# Cost + upkeep of a pool.



## Pippar (Aug 31, 2011)

Hi All, 
Just a quick one if thats ok!!
I was just wondering what sort of cost is it to have a swimming pool in NZ, ive seen some salt water pools, some solar powered headed pools, so just wondering what the upkeep would be like please, 
Many thanks
Pip x


----------



## topcat83 (Apr 16, 2009)

Pippar said:


> Hi All,
> Just a quick one if thats ok!!
> I was just wondering what sort of cost is it to have a swimming pool in NZ, ive seen some salt water pools, some solar powered headed pools, so just wondering what the upkeep would be like please,
> Many thanks
> Pip x


We have one (which was here when we moved in) and wish we didn't! Really unless you have kids or you know you're going to use it every day it's a waste.

The original bill for just the pool, with no groundwork, was about $30k (we found the invoice). 
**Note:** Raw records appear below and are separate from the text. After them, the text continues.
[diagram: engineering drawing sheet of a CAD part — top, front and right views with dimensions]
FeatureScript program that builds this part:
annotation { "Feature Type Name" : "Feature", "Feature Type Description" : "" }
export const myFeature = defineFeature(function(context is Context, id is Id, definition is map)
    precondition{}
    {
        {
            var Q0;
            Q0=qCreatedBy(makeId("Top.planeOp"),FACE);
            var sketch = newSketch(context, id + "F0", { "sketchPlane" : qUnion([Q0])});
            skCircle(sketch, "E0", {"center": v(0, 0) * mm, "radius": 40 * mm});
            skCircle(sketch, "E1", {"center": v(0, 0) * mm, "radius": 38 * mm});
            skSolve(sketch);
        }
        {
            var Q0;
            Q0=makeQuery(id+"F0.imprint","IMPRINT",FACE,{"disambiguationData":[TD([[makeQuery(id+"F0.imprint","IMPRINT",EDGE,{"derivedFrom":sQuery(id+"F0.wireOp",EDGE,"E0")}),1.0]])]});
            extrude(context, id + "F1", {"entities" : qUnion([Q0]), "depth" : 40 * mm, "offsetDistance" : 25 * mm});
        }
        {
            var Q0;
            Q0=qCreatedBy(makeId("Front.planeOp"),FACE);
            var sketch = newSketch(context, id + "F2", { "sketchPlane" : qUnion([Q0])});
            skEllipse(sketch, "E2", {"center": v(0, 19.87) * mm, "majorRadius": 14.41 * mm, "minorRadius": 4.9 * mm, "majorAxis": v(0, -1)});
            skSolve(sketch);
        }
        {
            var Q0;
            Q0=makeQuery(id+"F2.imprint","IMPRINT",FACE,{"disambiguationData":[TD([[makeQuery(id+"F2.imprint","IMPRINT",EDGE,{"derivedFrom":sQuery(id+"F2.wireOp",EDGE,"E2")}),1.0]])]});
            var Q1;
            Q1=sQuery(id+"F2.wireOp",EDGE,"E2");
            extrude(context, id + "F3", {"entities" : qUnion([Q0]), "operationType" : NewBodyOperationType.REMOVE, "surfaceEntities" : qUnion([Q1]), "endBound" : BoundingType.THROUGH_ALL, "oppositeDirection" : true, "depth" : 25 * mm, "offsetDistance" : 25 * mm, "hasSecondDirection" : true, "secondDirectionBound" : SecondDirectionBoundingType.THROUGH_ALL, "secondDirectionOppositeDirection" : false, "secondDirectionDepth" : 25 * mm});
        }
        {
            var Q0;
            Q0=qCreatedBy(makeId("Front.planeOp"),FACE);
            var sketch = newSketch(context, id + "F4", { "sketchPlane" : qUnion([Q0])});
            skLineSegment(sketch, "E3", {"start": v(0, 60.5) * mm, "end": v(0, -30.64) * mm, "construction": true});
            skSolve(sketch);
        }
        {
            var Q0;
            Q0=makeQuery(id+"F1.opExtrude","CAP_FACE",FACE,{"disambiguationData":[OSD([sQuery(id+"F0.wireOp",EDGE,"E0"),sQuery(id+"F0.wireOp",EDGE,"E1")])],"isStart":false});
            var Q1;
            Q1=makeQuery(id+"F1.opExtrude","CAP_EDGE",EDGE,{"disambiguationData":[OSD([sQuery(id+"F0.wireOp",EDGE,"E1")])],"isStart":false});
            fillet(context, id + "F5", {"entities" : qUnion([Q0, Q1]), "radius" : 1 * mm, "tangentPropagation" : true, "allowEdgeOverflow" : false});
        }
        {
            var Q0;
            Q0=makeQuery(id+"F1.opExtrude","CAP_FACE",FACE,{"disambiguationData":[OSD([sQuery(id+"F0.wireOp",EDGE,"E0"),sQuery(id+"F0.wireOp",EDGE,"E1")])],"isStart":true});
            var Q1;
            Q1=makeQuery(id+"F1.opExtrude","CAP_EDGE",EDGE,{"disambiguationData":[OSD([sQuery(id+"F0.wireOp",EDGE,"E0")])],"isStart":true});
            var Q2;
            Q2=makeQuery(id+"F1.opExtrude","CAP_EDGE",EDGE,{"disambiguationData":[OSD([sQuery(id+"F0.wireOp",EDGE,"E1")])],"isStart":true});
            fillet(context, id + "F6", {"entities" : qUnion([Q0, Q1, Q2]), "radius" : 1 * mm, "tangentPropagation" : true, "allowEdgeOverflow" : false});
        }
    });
It's a salt water pool so it needs doses of salt, chlorine and other chemicals - these cost us a few hundred dollars when we first moved in as the pool had been a tad neglected. In theory you need to run the pump for about 4 hours in the winter and up to 8 hours in the summer - we tend not to run it for so long though, which saves a bit of electricity. 
We've investigated solar heating, and it's going to cost about $9k to install. Then of course there's the electricity for the pumps. 
So all in all, not that cheap. But lovely and very tempting after a hot sunny day working on the lifestyle block...


----------